→ **Image-based layout entries**
┄┄┄┄┄┄
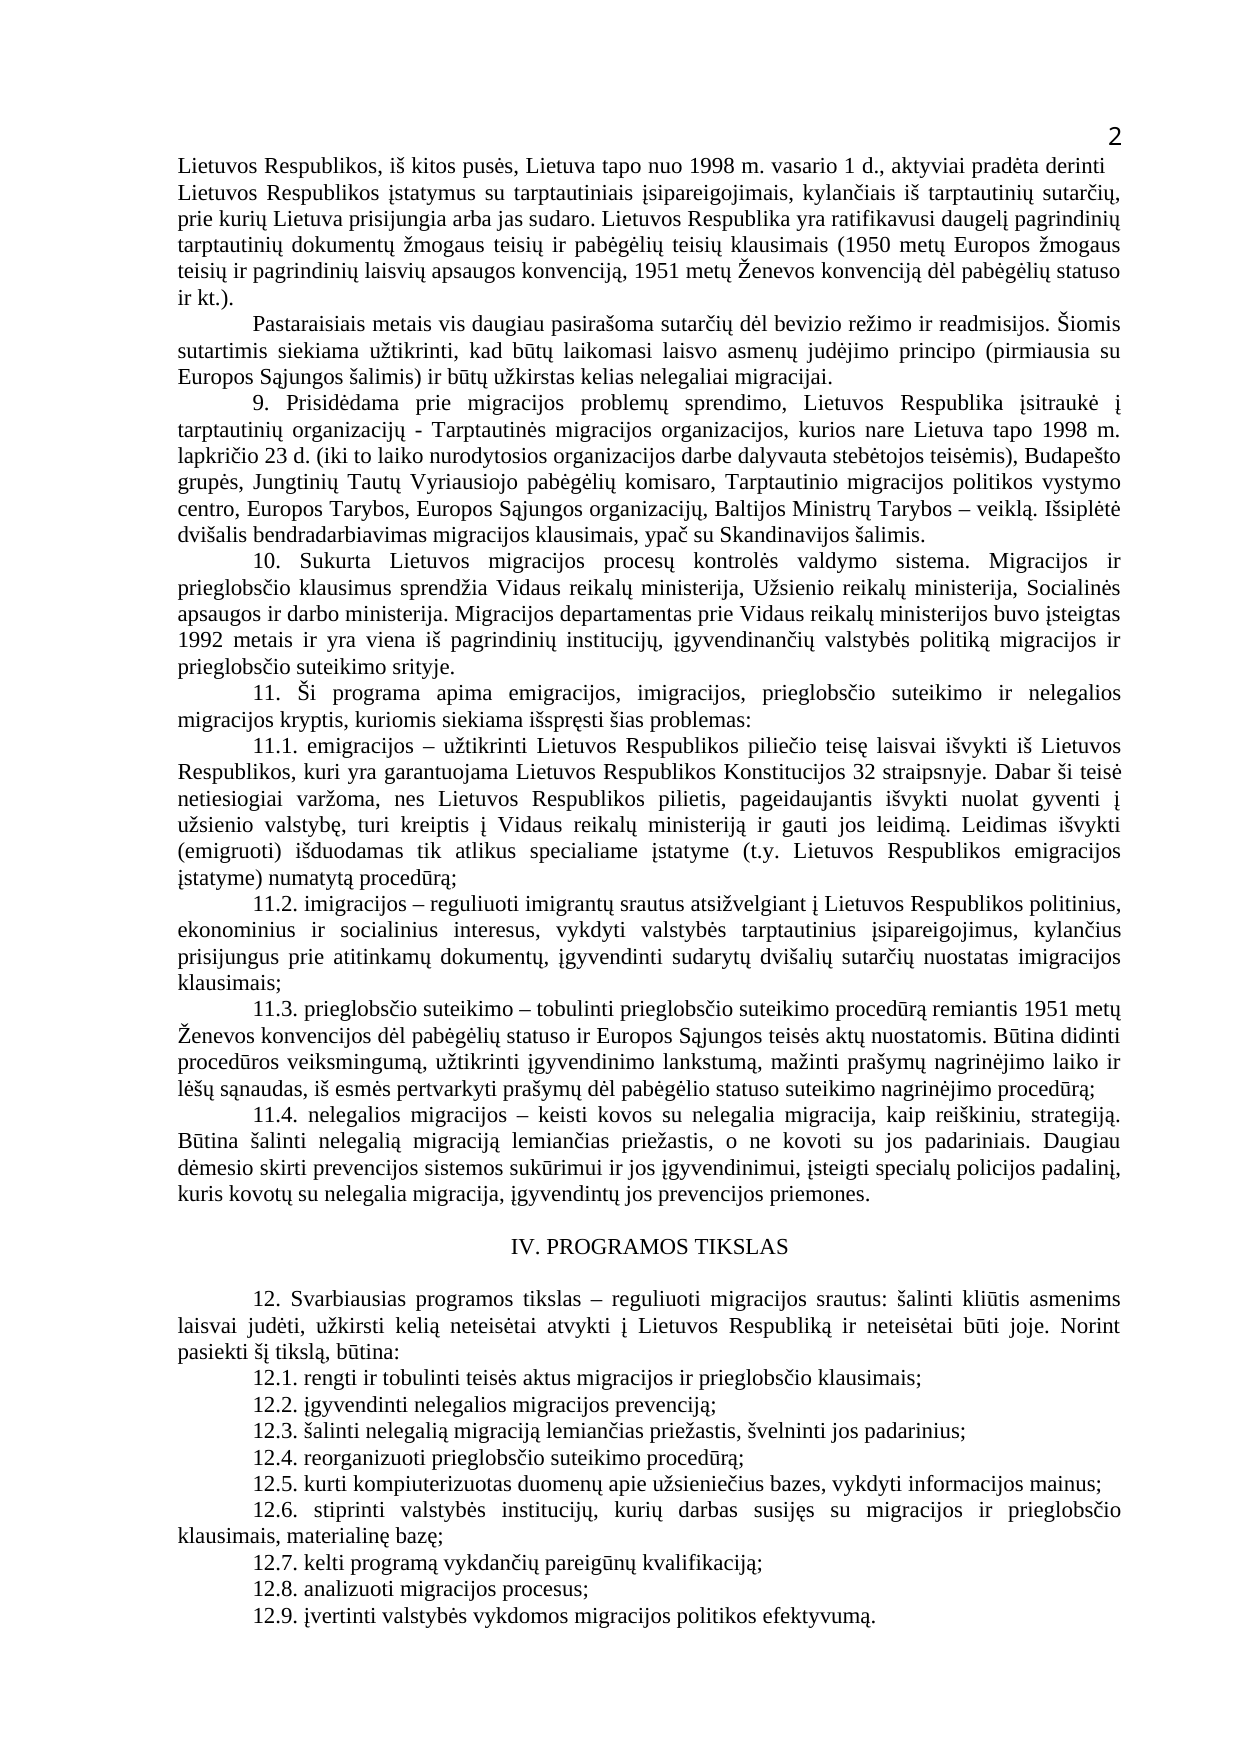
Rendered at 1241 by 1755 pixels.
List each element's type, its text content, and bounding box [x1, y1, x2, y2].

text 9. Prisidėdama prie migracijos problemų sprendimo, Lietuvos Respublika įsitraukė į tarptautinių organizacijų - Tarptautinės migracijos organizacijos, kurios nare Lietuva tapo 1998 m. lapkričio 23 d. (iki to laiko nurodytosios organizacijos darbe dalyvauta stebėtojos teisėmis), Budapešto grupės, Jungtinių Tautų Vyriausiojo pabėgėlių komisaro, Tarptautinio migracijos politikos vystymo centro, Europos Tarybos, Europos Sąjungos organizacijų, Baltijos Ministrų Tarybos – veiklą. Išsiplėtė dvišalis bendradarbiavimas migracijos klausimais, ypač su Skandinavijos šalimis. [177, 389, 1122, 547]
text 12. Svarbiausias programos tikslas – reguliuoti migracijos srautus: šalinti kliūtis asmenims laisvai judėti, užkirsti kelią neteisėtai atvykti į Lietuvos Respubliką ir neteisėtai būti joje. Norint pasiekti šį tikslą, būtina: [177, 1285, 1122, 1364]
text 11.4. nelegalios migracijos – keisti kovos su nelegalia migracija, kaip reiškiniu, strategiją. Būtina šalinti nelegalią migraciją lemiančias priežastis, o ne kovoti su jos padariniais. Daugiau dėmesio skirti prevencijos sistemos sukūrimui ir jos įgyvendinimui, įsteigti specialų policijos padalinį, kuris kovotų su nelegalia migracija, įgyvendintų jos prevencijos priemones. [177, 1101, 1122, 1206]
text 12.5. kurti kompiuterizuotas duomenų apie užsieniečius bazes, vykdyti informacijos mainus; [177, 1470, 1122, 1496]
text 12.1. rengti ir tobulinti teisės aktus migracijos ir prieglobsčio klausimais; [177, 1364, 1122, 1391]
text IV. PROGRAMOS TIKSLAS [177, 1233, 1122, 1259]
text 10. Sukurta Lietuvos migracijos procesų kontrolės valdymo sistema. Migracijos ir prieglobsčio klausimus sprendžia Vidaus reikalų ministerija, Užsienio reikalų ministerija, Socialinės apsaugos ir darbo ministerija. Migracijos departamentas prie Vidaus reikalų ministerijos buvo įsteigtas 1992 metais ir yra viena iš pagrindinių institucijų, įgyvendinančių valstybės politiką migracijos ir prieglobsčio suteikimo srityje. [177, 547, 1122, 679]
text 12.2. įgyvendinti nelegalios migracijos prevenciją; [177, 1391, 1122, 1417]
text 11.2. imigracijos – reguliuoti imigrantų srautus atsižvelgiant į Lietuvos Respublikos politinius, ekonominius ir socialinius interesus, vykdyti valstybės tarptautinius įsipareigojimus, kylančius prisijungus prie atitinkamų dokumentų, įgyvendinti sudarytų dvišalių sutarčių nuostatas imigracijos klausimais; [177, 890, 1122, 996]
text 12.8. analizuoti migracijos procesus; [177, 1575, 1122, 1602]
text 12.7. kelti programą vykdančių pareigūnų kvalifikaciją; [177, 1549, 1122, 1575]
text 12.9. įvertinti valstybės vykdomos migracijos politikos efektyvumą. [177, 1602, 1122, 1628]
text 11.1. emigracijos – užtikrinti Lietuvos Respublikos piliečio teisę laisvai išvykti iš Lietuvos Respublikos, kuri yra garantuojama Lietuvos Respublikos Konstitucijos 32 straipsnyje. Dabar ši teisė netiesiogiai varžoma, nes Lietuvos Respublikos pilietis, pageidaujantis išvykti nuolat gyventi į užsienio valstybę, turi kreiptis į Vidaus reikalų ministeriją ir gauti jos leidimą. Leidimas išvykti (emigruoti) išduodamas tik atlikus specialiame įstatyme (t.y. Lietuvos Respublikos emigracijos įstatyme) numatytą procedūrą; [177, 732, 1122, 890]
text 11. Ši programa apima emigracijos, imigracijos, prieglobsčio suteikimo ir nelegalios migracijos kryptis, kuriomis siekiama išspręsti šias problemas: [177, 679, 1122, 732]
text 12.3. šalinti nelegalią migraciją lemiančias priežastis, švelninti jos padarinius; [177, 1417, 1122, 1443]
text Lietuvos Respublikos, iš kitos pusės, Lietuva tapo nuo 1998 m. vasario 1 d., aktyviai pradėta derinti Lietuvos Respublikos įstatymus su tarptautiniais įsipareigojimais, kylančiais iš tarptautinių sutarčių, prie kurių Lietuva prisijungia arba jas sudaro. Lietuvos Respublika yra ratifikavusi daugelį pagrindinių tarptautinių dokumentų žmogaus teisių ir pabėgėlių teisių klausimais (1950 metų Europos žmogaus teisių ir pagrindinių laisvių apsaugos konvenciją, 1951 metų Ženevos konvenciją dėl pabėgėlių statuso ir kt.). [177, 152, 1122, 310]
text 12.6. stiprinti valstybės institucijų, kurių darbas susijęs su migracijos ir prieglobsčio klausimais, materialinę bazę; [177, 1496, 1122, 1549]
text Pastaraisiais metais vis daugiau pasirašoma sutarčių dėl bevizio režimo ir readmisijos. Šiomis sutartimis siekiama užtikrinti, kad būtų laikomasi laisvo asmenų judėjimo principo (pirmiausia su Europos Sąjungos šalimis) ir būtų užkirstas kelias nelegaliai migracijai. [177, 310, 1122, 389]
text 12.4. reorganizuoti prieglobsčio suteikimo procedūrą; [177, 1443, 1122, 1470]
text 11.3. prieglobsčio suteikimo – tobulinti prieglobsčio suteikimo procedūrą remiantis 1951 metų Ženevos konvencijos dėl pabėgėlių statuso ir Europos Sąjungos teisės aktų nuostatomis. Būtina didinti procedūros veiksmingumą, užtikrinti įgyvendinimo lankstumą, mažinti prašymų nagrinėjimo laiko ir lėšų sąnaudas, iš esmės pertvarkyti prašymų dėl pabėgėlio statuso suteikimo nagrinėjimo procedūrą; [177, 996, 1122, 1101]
┄┄┄┄┄┄
→ **Set task**
Convert the lines from the start of the records up to and including the line containing "List each element's" into a JSON list of strings, one string per line, omitting blank lines and leaving out the pictures.

→ **Output**
[
  "Rendered at 1241 by 1755 pixels.",
  "List each element's type, its text content, and bounding box [x1, y1, x2, y2]."
]